▶ _Data section_

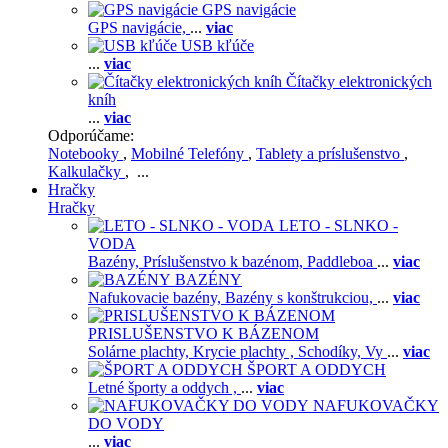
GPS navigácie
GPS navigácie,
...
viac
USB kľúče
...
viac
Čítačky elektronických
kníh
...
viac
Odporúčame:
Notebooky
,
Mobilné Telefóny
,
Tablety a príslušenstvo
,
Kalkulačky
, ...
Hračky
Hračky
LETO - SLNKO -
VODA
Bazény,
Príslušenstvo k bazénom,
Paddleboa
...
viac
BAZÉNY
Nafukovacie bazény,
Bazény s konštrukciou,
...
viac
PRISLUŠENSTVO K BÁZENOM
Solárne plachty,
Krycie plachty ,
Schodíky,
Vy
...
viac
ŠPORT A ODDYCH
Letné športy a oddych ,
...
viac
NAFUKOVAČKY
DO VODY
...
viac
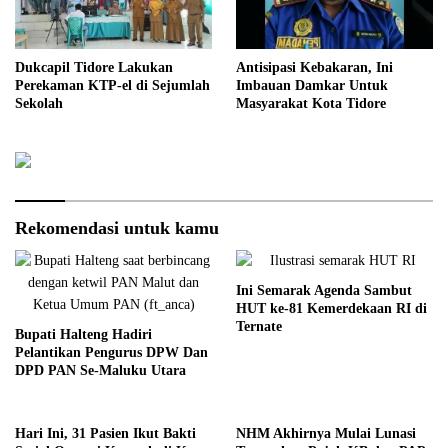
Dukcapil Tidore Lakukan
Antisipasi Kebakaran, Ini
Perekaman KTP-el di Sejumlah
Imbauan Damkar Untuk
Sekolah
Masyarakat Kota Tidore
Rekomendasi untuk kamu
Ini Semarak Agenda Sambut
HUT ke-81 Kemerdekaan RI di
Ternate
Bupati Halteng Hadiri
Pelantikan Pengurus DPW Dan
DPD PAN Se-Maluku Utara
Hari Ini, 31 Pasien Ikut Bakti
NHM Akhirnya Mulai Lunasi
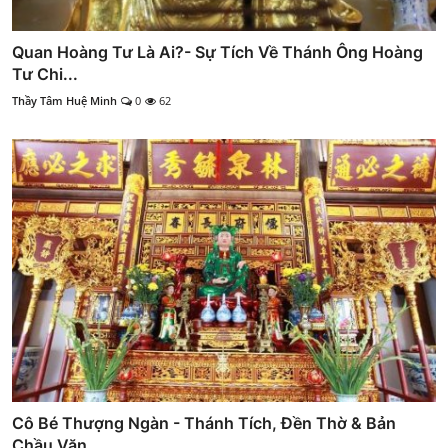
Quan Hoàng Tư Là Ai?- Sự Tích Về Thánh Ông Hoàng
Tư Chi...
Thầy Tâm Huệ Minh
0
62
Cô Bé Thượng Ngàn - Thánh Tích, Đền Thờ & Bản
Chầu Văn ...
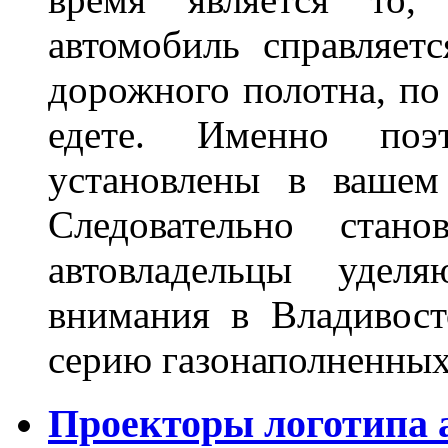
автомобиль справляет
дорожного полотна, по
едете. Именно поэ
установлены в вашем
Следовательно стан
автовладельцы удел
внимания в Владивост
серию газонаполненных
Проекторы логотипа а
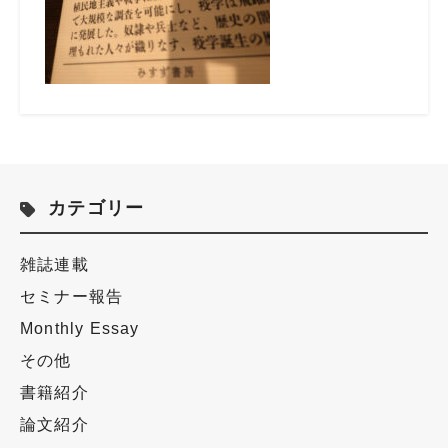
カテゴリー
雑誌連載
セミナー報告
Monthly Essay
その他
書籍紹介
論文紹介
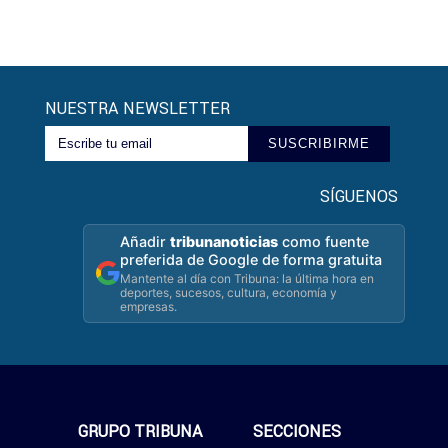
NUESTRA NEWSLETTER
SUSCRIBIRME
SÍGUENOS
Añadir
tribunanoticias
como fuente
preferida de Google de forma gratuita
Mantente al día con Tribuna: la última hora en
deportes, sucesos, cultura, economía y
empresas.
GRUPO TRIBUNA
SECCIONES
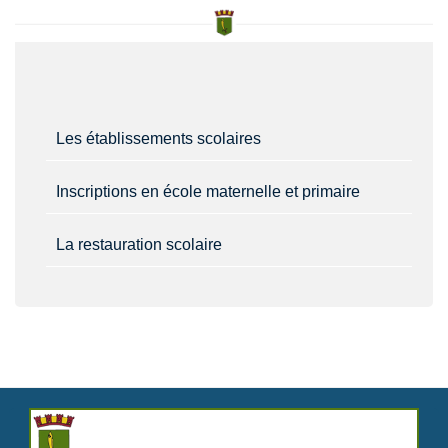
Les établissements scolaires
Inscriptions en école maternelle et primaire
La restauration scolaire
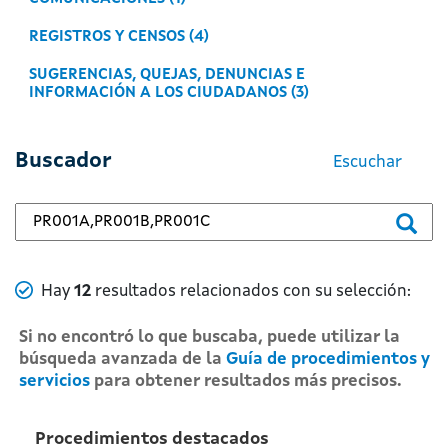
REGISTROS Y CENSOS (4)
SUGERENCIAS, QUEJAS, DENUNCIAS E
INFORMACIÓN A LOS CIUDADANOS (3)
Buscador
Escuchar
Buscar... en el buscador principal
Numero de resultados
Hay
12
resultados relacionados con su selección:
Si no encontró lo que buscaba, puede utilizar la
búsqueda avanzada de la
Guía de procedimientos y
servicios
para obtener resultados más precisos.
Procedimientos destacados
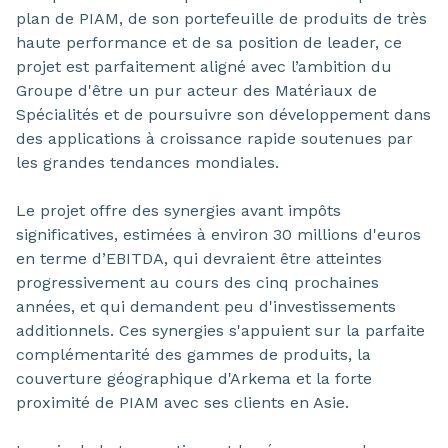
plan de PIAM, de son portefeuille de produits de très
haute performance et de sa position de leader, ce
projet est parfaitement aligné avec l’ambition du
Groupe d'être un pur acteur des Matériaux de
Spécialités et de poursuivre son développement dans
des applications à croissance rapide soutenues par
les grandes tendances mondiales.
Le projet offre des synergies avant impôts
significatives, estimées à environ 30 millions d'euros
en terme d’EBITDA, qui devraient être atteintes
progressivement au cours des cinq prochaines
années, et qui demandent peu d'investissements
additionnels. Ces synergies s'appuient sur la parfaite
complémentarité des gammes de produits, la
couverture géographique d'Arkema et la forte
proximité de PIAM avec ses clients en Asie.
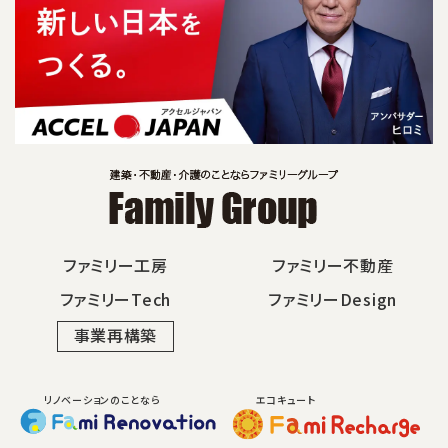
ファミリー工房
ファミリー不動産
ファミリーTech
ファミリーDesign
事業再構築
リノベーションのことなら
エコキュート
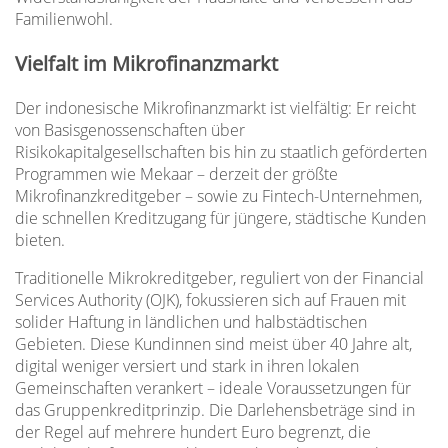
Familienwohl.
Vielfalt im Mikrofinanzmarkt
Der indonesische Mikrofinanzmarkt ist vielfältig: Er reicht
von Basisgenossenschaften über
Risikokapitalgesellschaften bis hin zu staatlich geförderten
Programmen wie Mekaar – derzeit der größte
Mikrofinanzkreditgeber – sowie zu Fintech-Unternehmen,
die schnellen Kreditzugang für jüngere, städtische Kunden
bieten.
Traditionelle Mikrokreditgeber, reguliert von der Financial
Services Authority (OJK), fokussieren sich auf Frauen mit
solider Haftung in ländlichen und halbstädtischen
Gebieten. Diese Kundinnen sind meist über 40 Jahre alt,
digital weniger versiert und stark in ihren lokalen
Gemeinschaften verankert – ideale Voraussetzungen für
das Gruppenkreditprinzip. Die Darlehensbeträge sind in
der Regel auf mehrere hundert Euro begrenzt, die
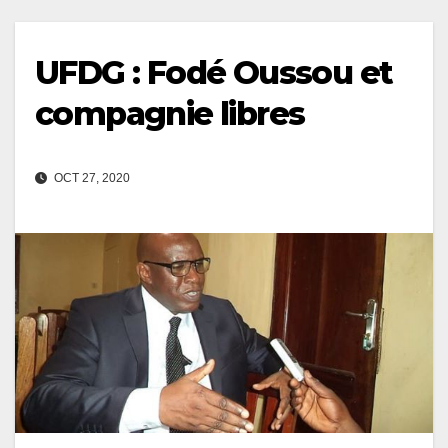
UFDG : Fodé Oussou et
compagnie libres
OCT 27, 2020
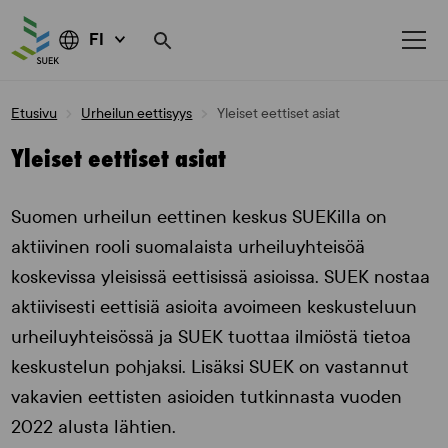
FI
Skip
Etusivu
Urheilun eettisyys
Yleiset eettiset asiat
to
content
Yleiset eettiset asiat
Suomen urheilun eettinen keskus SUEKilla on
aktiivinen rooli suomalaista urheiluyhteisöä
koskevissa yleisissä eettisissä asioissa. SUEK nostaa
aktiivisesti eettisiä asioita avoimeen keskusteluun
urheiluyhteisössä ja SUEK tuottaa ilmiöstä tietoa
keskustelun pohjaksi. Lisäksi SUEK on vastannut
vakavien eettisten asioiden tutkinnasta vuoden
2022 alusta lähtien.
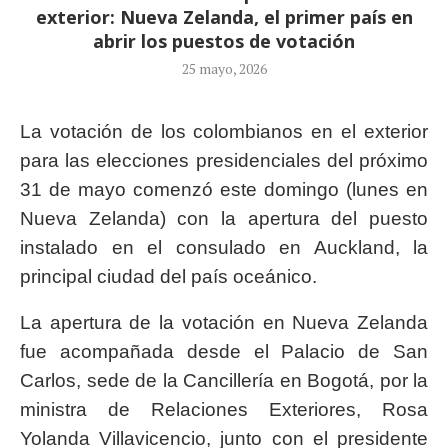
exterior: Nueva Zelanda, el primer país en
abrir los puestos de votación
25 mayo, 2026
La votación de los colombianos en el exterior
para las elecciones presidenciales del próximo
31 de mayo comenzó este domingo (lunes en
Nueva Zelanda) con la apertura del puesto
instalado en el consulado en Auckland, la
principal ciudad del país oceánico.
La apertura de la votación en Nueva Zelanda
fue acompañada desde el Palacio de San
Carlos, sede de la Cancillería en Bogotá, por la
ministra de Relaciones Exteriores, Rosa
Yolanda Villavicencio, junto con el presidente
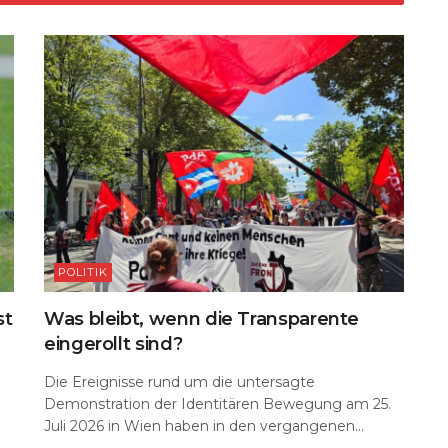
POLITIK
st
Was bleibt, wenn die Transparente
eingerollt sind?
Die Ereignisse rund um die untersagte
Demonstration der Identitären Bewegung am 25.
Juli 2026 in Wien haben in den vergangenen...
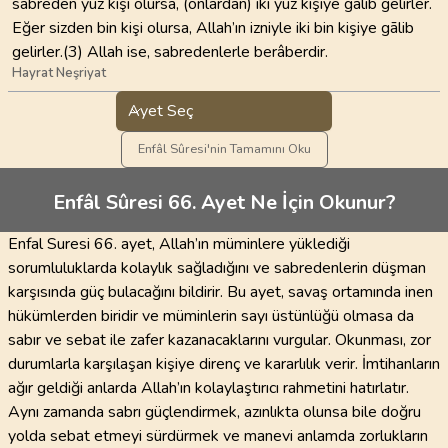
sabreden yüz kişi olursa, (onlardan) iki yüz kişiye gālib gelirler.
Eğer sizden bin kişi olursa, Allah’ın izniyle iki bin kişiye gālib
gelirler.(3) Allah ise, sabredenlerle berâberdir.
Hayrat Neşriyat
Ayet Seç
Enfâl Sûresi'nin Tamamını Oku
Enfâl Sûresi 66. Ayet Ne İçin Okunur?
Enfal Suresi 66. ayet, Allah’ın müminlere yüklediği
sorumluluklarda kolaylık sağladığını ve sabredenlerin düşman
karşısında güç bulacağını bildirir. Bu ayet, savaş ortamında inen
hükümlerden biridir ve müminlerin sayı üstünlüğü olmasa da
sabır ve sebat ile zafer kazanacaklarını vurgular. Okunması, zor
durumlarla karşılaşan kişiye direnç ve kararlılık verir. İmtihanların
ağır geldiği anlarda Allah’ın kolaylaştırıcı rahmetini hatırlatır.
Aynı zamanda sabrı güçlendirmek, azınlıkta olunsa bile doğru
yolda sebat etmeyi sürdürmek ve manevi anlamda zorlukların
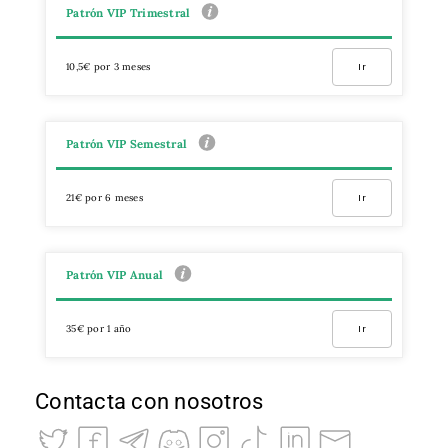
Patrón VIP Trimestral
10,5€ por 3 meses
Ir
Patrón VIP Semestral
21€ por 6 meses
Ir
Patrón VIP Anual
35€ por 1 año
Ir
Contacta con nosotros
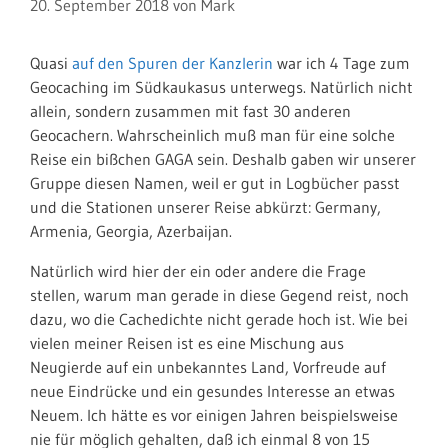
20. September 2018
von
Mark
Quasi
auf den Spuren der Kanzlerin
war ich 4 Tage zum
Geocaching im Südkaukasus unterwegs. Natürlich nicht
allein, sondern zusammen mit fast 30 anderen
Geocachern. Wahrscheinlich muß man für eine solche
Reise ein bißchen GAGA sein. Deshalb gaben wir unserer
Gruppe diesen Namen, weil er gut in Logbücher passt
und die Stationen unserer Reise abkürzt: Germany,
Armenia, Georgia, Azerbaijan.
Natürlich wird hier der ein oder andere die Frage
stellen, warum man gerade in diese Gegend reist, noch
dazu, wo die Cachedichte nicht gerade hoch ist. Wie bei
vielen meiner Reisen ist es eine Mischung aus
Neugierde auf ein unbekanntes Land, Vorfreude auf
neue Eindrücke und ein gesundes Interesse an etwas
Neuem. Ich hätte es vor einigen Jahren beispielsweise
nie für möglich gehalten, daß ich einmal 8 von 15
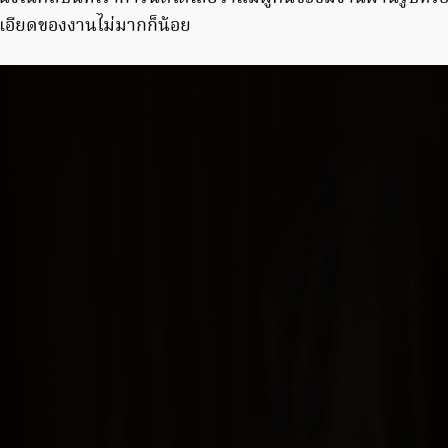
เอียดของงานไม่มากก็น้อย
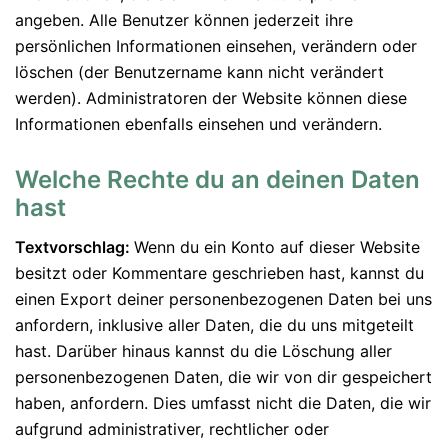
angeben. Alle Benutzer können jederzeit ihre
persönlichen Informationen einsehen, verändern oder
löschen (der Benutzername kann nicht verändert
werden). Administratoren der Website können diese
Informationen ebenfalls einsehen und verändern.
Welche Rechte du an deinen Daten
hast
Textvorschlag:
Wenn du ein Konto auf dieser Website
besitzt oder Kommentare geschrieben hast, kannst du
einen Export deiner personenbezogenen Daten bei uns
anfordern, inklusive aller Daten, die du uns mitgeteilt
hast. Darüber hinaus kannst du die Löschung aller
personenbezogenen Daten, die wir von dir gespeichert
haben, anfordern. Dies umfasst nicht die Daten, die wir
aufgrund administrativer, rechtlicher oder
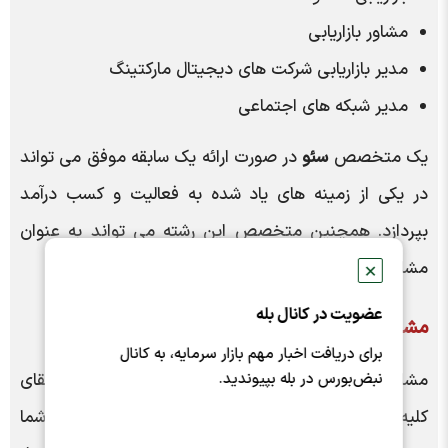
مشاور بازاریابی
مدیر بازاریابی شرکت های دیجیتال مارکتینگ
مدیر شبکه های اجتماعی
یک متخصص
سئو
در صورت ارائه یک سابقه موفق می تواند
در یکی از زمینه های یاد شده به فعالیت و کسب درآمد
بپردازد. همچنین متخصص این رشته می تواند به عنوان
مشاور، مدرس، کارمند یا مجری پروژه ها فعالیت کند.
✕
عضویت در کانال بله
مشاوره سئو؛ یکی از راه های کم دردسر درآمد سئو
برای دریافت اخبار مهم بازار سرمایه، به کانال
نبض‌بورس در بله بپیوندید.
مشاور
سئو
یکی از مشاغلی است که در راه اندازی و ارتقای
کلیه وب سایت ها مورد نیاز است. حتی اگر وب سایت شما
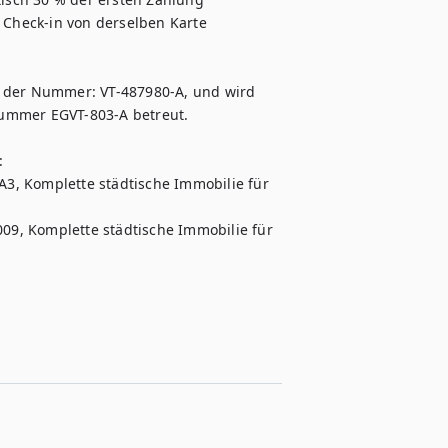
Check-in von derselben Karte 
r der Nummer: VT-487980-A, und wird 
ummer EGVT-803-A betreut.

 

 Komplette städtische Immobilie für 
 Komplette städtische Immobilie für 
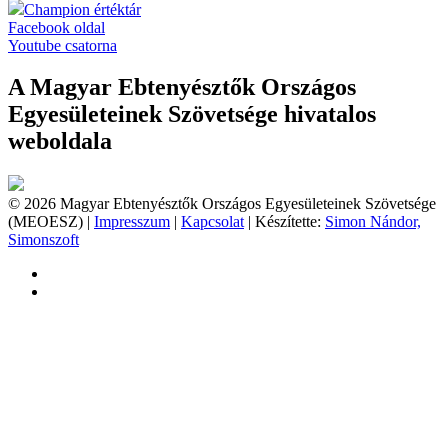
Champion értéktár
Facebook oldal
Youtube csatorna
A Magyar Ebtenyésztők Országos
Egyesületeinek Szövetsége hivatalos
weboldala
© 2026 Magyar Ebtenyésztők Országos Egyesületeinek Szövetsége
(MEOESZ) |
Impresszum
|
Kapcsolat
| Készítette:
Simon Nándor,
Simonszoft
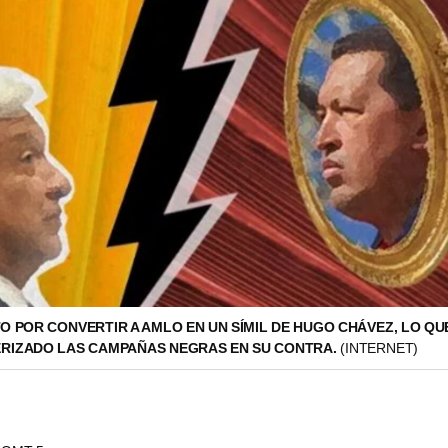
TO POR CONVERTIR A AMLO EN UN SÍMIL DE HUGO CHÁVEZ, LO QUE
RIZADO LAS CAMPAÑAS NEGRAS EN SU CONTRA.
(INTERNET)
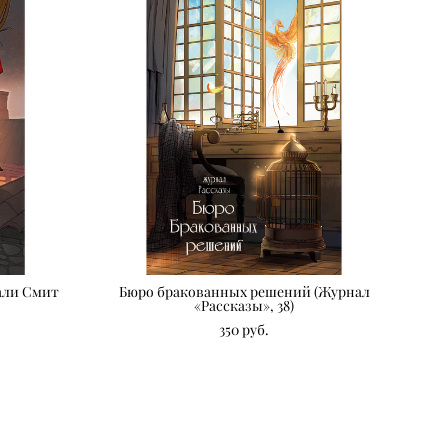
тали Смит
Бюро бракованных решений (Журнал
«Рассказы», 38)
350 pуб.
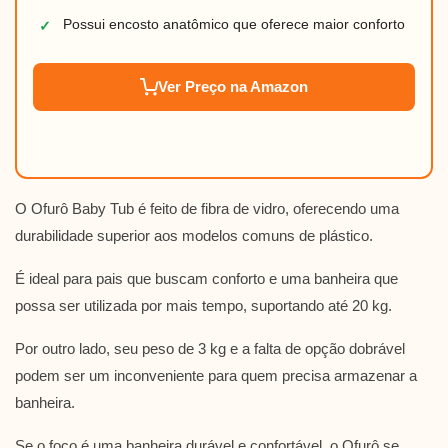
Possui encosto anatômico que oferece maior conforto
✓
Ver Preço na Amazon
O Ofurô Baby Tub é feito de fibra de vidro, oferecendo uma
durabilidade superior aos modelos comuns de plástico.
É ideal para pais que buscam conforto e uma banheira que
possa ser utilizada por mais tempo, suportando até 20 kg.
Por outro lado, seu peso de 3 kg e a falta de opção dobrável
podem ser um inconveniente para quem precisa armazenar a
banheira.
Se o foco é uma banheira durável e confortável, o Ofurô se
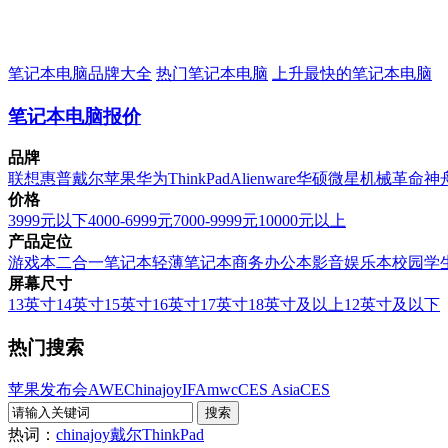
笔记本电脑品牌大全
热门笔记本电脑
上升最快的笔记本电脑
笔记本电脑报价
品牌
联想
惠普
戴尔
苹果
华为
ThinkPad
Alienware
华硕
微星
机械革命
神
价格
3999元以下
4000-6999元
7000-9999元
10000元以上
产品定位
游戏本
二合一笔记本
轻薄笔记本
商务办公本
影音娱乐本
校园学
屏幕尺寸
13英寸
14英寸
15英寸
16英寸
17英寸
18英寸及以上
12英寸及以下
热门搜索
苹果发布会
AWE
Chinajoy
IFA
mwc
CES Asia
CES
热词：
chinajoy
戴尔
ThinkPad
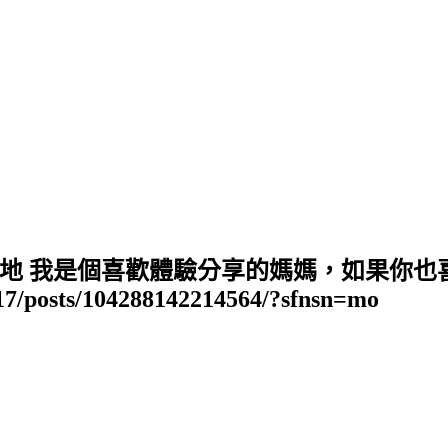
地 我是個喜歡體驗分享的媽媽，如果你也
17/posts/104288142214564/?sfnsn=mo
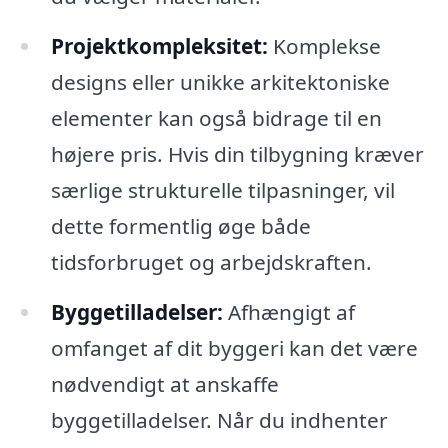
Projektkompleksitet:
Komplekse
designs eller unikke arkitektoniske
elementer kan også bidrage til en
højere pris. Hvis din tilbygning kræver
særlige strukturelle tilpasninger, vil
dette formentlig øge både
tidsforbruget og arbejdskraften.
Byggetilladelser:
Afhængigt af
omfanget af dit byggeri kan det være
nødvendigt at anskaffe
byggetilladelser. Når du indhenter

▶ _Work order_
An exact copy is needed of the entries above, starting at the line that holds "Patrón VIP Trimestral" and stopping at the line that holds "und die Stationen", both kept; pictures stay out.

▶ _Response for this exercise_
Patrón VIP Trimestral
10,5€ por 3 meses
Ir
Patrón VIP Semestral
21€ por 6 meses
Ir
Patrón VIP Anual
35€ por 1 año
Ir
Contacta con nosotros
20. September 2018
von
Mark
Quasi
auf den Spuren der Kanzlerin
war ich 4 Tage zum
Geocaching im Südkaukasus unterwegs. Natürlich nicht
allein, sondern zusammen mit fast 30 anderen
Geocachern. Wahrscheinlich muß man für eine solche
Reise ein bißchen GAGA sein. Deshalb gaben wir unserer
Gruppe diesen Namen, weil er gut in Logbücher passt
und die Stationen unserer Reise abkürzt: Germany,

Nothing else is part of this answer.